A function $f:\mathbb R \to \mathbb C$ with period 1 can be identitied with a function defined on the 1-dimensional torus $\mathbb T = \mathbb R / \mathbb Z$, the latter being continuous if and only if $f$ is. The Lebesgue measure on $\mathbb R$ is a Haar measure on the additive topological group $\mathbb R$ and the normed Haar measure on the compact topological group $\mathbb T$ is such that if $f:\mathbb T \to \mathbb C$ is continuous, then $\int_\mathbb T f(t) dt = \int_0^1 f(x) dx$ (indeed, the functional defined in this way is easily shown to satisfy the definition of a Haar measure on $\mathbb T$ and its value on the constant function 1 is 1). My purpose is to generalize the equality just written to arbitrary functions f, in the sense that the left side is defined (i.e. f is integrable) if and only if the right side is (i.e. $f$ as a periodic function on the real line is integrable on the interval [0,1] which means that the product $f$ times the characteristic function of this interval is integrable on $\mathbb R$), and then the equality holds.
Motivation: in his book "An Introduction to Harmonic Analysis", Yitzhak Katznelson uses in chapter 1 the formula as a definition of integrability and the integral for functions defined on the torus (instead of using Haar measure which he has not yet introduced at that point) ... and I want to make sure that this is compatible with what results from the use of the Haar measure on the torus.
What I have done so far: I can show that, $h$ being the quotient map $\mathbb R \to \mathbb T$, the measure of a subset $A$ of $\mathbb R$ is equal to that of $h(A)$ if $A$ ia an interval and as a consequence also if $A$ is any open set. Moreover, if $A$ is a null set (i.e. has measure 0) then so is $h(A)$ and if $B$ is a null set in $\mathbb T$, then so is $h^{-1} (B)$.

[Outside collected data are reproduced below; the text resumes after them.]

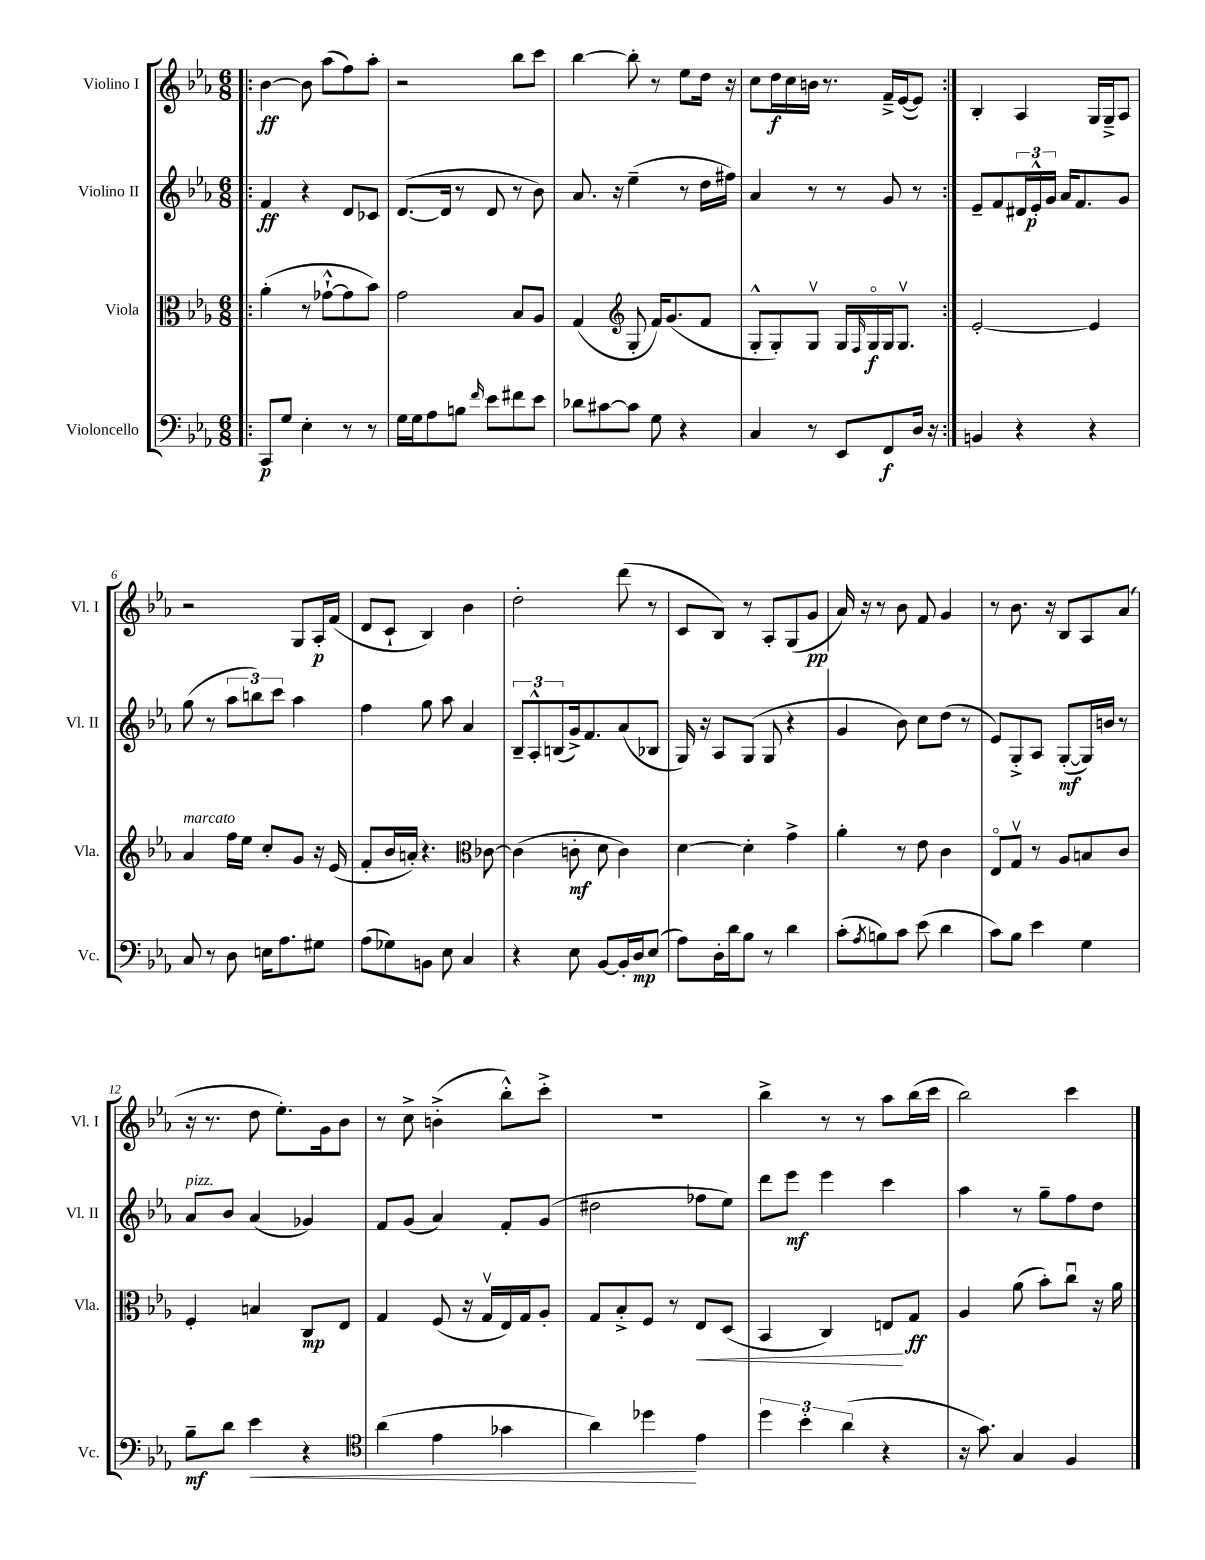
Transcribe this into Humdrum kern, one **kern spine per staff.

**kern	**kern	**kern	**kern
*staff4	*staff3	*staff2	*staff1
*clefF4	*clefC3	*clefG2	*clefG2
*k[b-e-a-]	*k[b-e-a-]	*k[b-e-a-]	*k[b-e-a-]
*M6/8	*M6/8	*M6/8	*M6/8
=!|:	=!|:	=!|:	=!|:
8CC	(4a-'	4f	[4b-
8G	.	.	.
4E-'	8r	4r	8b-]
.	[8g-`^^	.	(8aa-
8r	8g-]	8d	8ff)
8r	8b-)	8c-	8aa-'
=	=	=	=
16G	2g	([8.d	2r
16G	.	.	.
8A-	.	.	.
.	.	16d]	.
8B	.	8r	.
16qqf	.	.	.
8e-	.	8d	.
8f#	8B-	8r	8bb-
8e-	8A-	8b-)	8ccc
=	=	=	=
8d-	(4G	8.a-	[4bb-
[8c#	.	.	.
.	.	16r	.
*	*clefG2	*	*
8c#]	8G'	(4ee-~	8bb-']
8G	16f)	.	8r
.	(8.g	.	.
4r	.	8r	8ee-
.	8f	16dd	16dd
.	.	16ff#)	16r
=	=	=	=
4C	8G'^^	4a-	8cc
.	8G')	.	16dd
.	.	.	16cc
8r	8Gv	8r	16b
.	.	.	8.r
8EE-	16G	8r	.
.	16qqF	.	.
.	16Go	.	.
8FF	16G	8g	16f~^
.	8.Gv	.	([16e-
16D	.	8r	8e-])
16r	.	.	.
=:|!	=:|!	=:|!	=:|!
4BB	[2e-'	8e-~	4B-'
.	.	8f	.
4r	.	24d#	4A-
.	.	24e-'^^	.
.	.	24g	.
.	.	16a-	.
.	.	8.f	.
4r	4e-]	.	16G
.	.	.	16G~^
.	.	8g	8A-
=	=	=	=
8C	4a-	(8gg	2r
8r	.	8r	.
8D	16ff	12aa-	.
.	16ee-	.	.
.	.	12bb)	.
16E	8cc'	.	.
.	.	12ccc	.
8.A-	.	.	.
.	8g	4aa-	8G
8G#	16r	.	16A-'
.	(16e-	.	(16f
=	=	=	=
(8A-	8f'	4ff	8d
8G-)	16b-	.	8c`
.	16a')	.	.
8BB	4.r	8gg	4B-)
8E-	.	8aa-	.
4C	.	4a-	4b-
*	*clefC3	*	*
.	[8c-	.	.
=	=	=	=
4r	(4c-]	12B-~	2dd'
.	.	12A-'^^	.
.	.	(12B	.
8E-	8c'	16g^)	.
.	.	8.f	.
[8BB-	8d	.	.
16BB-']	4c)	(8a-	(8ddd
16D	.	.	.
(8E-	.	8B-	8r
=	=	=	=
8A-)	[4d	16G)	8c
.	.	16r	.
16D'	.	8A-	8B-)
16d	.	.	.
8B-	4d']	(8G	8r
8r	.	8G	8A-'
4d	4g^	4r	(8G
.	.	.	8g
=	=	=	=
(8c'	4a-'	4g	16a-)
.	.	.	16r
8qA-	.	.	.
8B)	.	.	8r
8c	8r	8b-)	8b-
(8e-	8e-	8cc	8f
4d	4c	(8dd	4g
.	.	8r	.
=	=	=	=
8c)	8E-o	8e-)	8r
8B-	8Gv	8G'^	8.b-
4e-	8r	8A-	.
.	.	.	16r
.	8A-	([8G'	8B-
4G	8B	16G])	8A-
.	.	16b	.
.	8c	8r	(8a-
=	=	=	=
8B-~	4F'	8a-	16r
.	.	.	8.r
8d	.	8b-	.
4e-	4B	(4a-	8dd
.	.	.	8.ee-')
4r	8C	4g-)	.
.	.	.	16g
.	8E-	.	8b-
=	=	=	=
*clefC4	*	*	*
(4a-	4G	8f	8r
.	.	(8g	8cc^
4e-	(8F	4a-)	(4b'^
.	16r	.	.
.	16Gv	.	.
4g-	16E-)	8f'	8bb-'^^)
.	16G	.	.
.	8A-'	(8g	8ccc'^
=	=	=	=
4a-)	8G	2dd#	2.r
.	8B-'^	.	.
4dd-	8F	.	.
.	8r	.	.
4e-	8E-	8ff-	.
.	(8D	8ee-)	.
=	=	=	=
6dd	4BB-	8ddd	4bb-^
.	.	8eee-	.
6b-'	.	.	.
.	4C)	4eee-	8r
(6a-	.	.	.
.	.	.	8r
4r	8E	4ccc	8aa-
.	8G	.	(16bb-
.	.	.	16ccc
=	=	=	=
16r	4A-	4aa-	2bb-)
8.g)	.	.	.
4G	(8a-	8r	.
.	8b-')	8gg~	.
4F	8ccu	8ff	4ccc
.	16r	8dd	.
.	16a-	.	.
==	==	==	==
*-	*-	*-	*-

My idea is then to use the density of the continuous functions with compact support (which are all the continuous ones in the case of the torus) in $L^1$ to obtain the desired conclusion. I have not yet verified my guess that this is easy in one direction. But in the other one, there are complications due to the facts that on the real line such functions are not periodic and periodic functions are not integrable except when they are = zero a.e. And it might help to reduce the case of complex functions to that of real ones and this to that of positive functions, which I hope is not too difficult. And then, if $f$ is continuous with compact support, the translates of $f$ by an integer are the terms of a series converging absolutely (by what I mean that the series of norms for uniform convergence converges) in every compact subset of $\mathbb R$, the sum being continous and periodic.

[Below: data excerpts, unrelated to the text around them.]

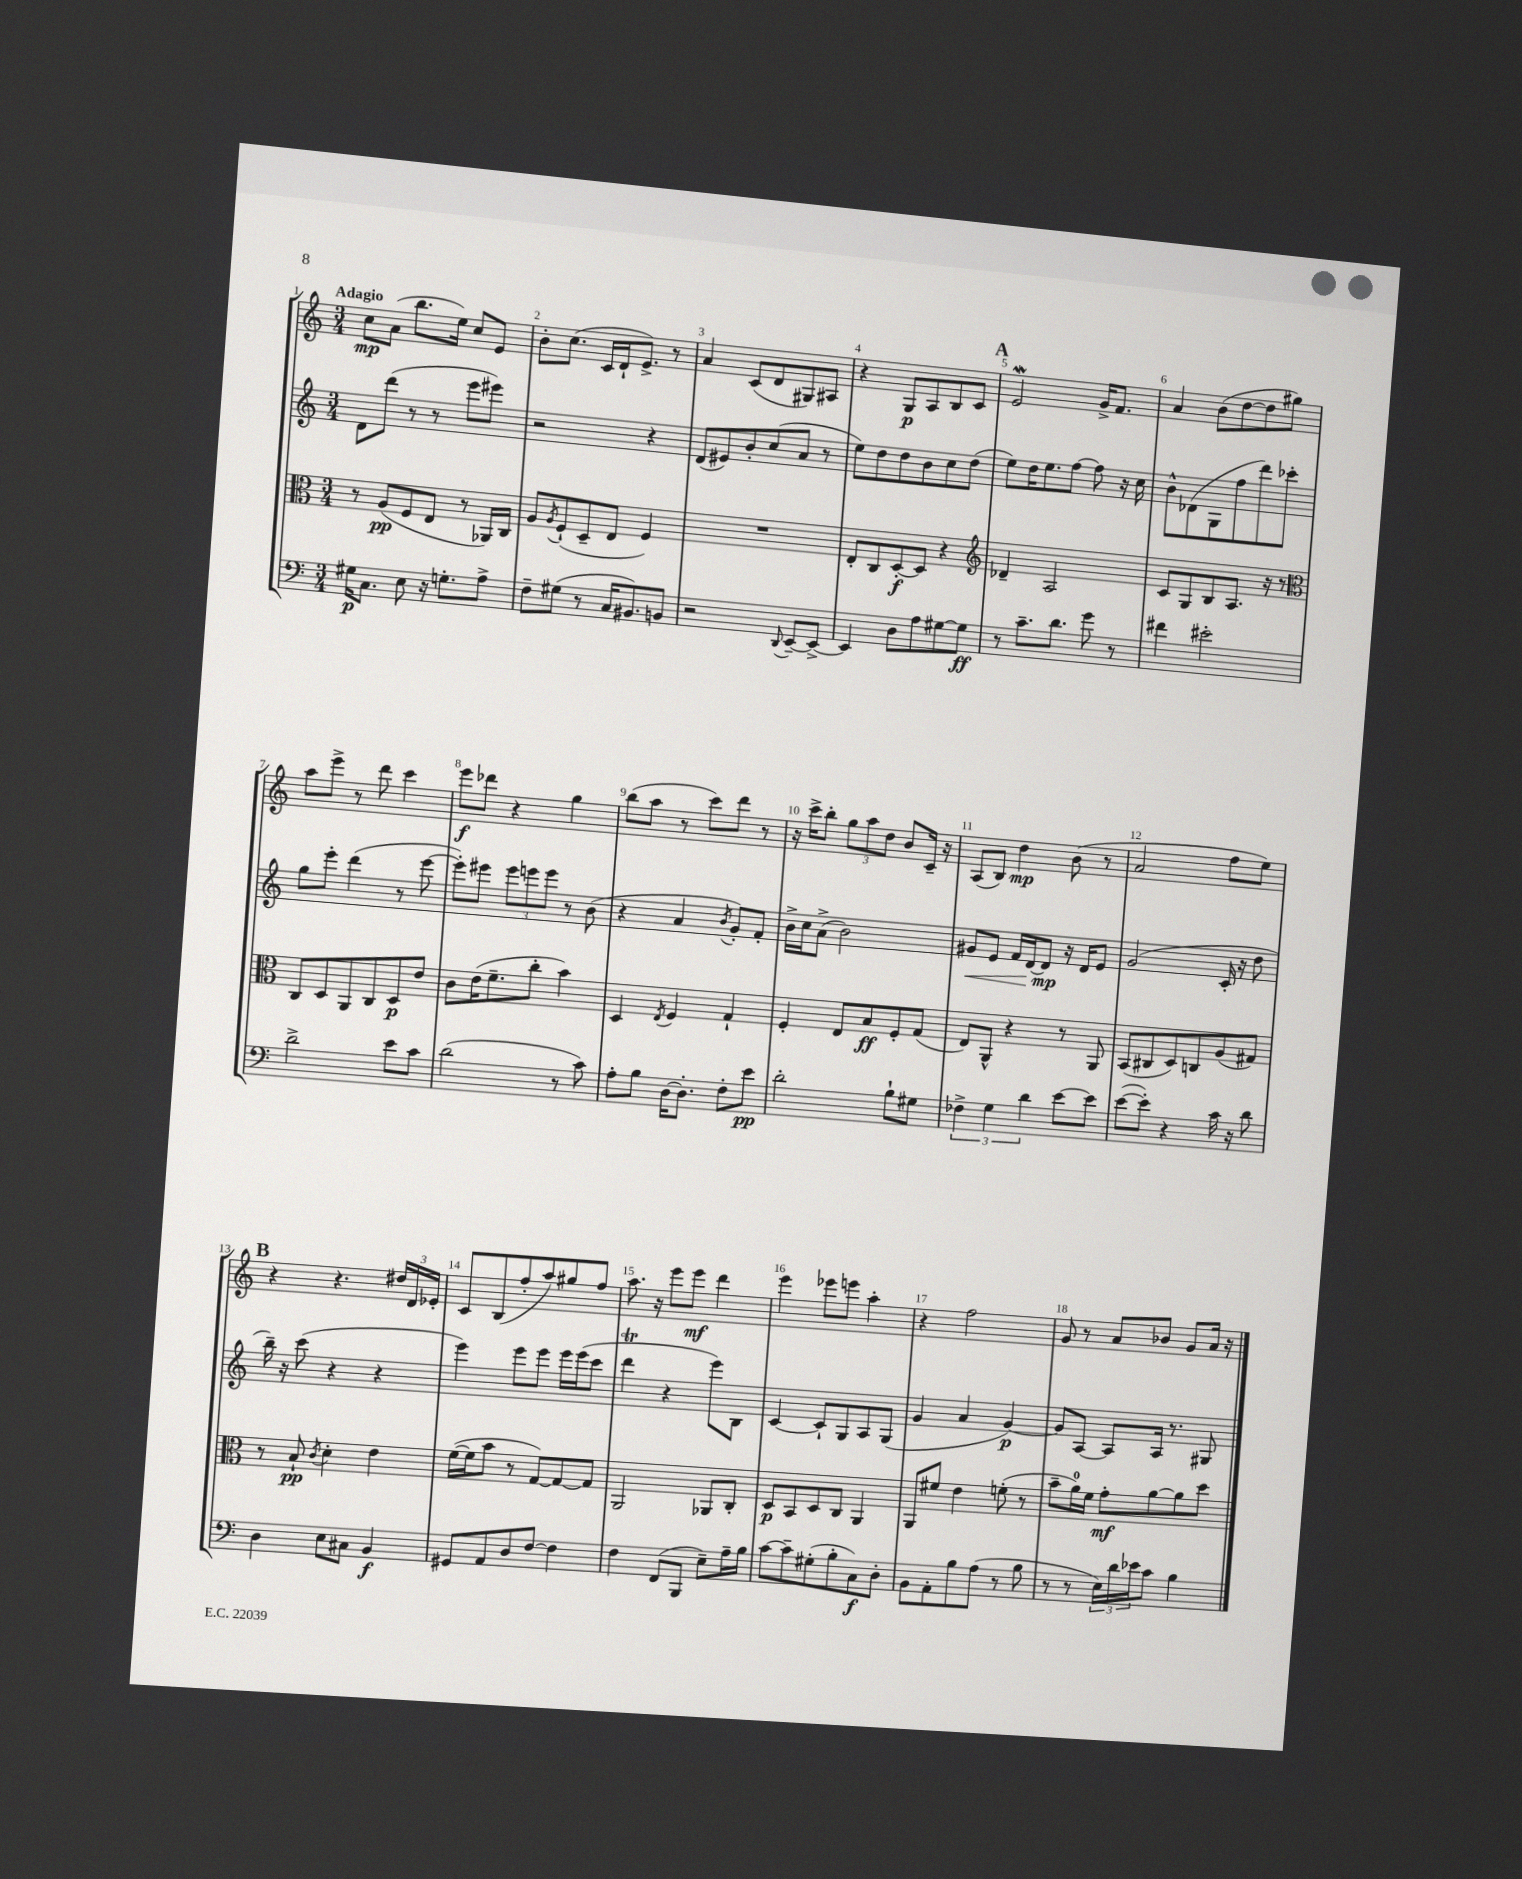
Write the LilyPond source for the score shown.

<<
\new StaffGroup <<
\new Staff = "s0" {
    \clef treble \key c \major \numericTimeSignature \time 3/4 \tempo "Adagio"
    c''8\mp a'8( b''8. e''16) c''8 e'8 |
    b'8-. c''8.( c'16 d'16-! e'8.->) r8 |
    a'4 c'8( d'8 gis8) ais8 |
    r4 g8\p a8 b8 c'8 |
    \mark \markup { \bold "A" } e'2\mordent g'16-> f'8. |
    a'4 b'8( d''8~ d''8 gis''8) |
    a''8 e'''8-> r8 d'''8 c'''4 |
    e'''8\f des'''8 r4 g''4 |
    b''8( a''8 r8 c'''8) d'''8 r8 |
    r16 c'''16-> b''8-. \tuplet 3/2 { g''8 a''8 d''8 } b'8 c'16-- r16 |
    a8( b8) d''4\mp b'8( r8 |
    a'2 f''8 e''8) |
    \mark \markup { \bold "B" } r4 r4. \tuplet 3/2 { dis''16 d'16 ees'16-. } |
    c'8 b8( f''8-. a''8) gis''8 f''8 |
    a''8. r16 e'''8 e'''8\mf d'''4 |
    e'''4 ees'''8 e'''8 a''4-. |
    r4 f''2 |
    g'8 r8 a'8 bes'8 g'8 a'16 r16 \bar "|." |
}
\new Staff = "s1" {
    \clef treble \key c \major \numericTimeSignature \time 3/4
    d'8 d'''8( r8 r8 e'''8 eis'''8) |
    r2 r4 |
    d'8( eis'8) b'8-. c''8( a'8 r8 |
    e''8) d''8 d''8 b'8 c''8 d''8( |
    \mark \markup { \bold "A" } e''8) d''16 e''8. f''8~ f''8 r16 c''16 |
    b'8-^ des'8( g8 f''8 d'''8) ces'''8-. |
    g''8 e'''8-. d'''4( r8 e'''8~ |
    e'''8-.) eis'''8 \tuplet 3/2 { eis'''8 e'''8 e'''8 } r8 b'8( |
    r4 a'4 \acciaccatura { b'8 } g'8-.) f'8-. |
    b'16-> c''16 a'8->( b'2) |
    gis'8\< e'8 f'16 d'16~ d'8\mp\! r16 d'16 e'8 |
    g'2( c'16-. r16 d''8 |
    \mark \markup { \bold "B" } b''16--) r16 c'''8( r4 r4 |
    e'''4) e'''8 e'''8 e'''16 e'''16( c'''8 |
    d'''4\trill r4 e'''8) b8 |
    c'4~ c'8-! g8 a8 g8( |
    g'4 a'4 g'4~\p) |
    g'8 a8~ a8 a16 r8. gis8 \bar "|." |
}
\new Staff = "s2" {
    \clef alto \key c \major \numericTimeSignature \time 3/4
    r8 a8\pp( f8 e8 r8 aes,16) c16 |
    a8 \acciaccatura { a8 } f8-!( d8-- e8 f4) |
    R2. |
    e8-. c8 d8~-.\f d8 r4 |
    \mark \markup { \bold "A" } \clef treble des'4-- a2 |
    c'8 g8 b8 a8. r16 r8 |
    \clef alto c8 d8 a,8 c8 d8\p e'8 |
    c'8 e'16( f'8.-- c''8-. b'4) |
    d4 \acciaccatura { e8 } f4 g4-! |
    f4-. e8 b8\ff f8-. g8( |
    e8) a,8-^ r4 r8 a,8 |
    b,8( cis8 d8) c8 a8( gis8) |
    \mark \markup { \bold "B" } r8 b8-!\pp \acciaccatura { c'8 } d'4-. e'4 |
    f'16~( f'16 b'8 r8 g8~) g8~ g8 |
    a,2 aes,8 c8-. |
    d8\p b,8 d8 c8 a,4 |
    a,8 fis'8 e'4 f'8-.( r8 |
    b'8-- a'16-0) f'16 g'8-.\mf a'8~ a'8 d''8 \bar "|." |
}
\new Staff = "s3" {
    \clef bass \key c \major \numericTimeSignature \time 3/4
    gis16\p c8. e8 r16 g8.-. a8-> |
    f8-- gis8( r8 c16 bis,8.) b,8 |
    r2 \appoggiatura { d,8 } e,8~-- e,8~-> |
    e,4 d8 a8 gis8~ gis8\ff |
    \mark \markup { \bold "A" } r8 c'8.-- d'8. g'8 r8 |
    fis'4 eis'2-. |
    d'2-> e'8 c'8 |
    d'2( r8 c'8) |
    a8-. b8 d16~ d8.-. f8-. e'8\pp |
    d'2-. b8-! gis8 |
    \tuplet 3/2 { fes4-> g4 d'4 } e'8~ e'8 |
    e'8~( e'8-.) r4 c'16 r16 d'8 |
    \mark \markup { \bold "B" } d4 e8 cis8 b,4\f |
    gis,8 a,8 d8 f8~ f4 |
    f4 f,8( b,,8 e8--) a16-- b16 |
    c'8~ c'8-- gis8-.( b8-. c8\f) d8-. |
    b,8 a,8-. b8 a8( r8 b8 |
    r8 r8 \tuplet 3/2 { e16) d'16 ees'16 } c'8 b4 \bar "|." |
}
>>
>>
\layout { \context { \Score \override BarNumber.break-visibility = ##(#f #t #t) barNumberVisibility = #all-bar-numbers-visible } }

Once the integration of continuous functions w.r.t. the measure is fixed, the measure is uniquely determined if you want the measure to be regular. (Which both of your measures are.) Basically for an open set $U$, $\mu(U)$ must be the supremum of the integrals of all continuous functions taking values between 0 and 1 and with compact support contained in $U$. Clearly this supremum is bounded above by $\mu(U)$. The other direction follows from inner regularity, since for any compact set $K \subseteq U$ you can find a continuous functions taking value between 0 and 1, with support contained in $U$, and taking value 1 on $K$. The integral of such a continuous function is larger than $\mu(K)$. Since $\mu(U)$ is the supremum of $\mu(K)$ for all such $K$, we get the desired result. (This is just the uniqueness part of Riesz representation theorem.)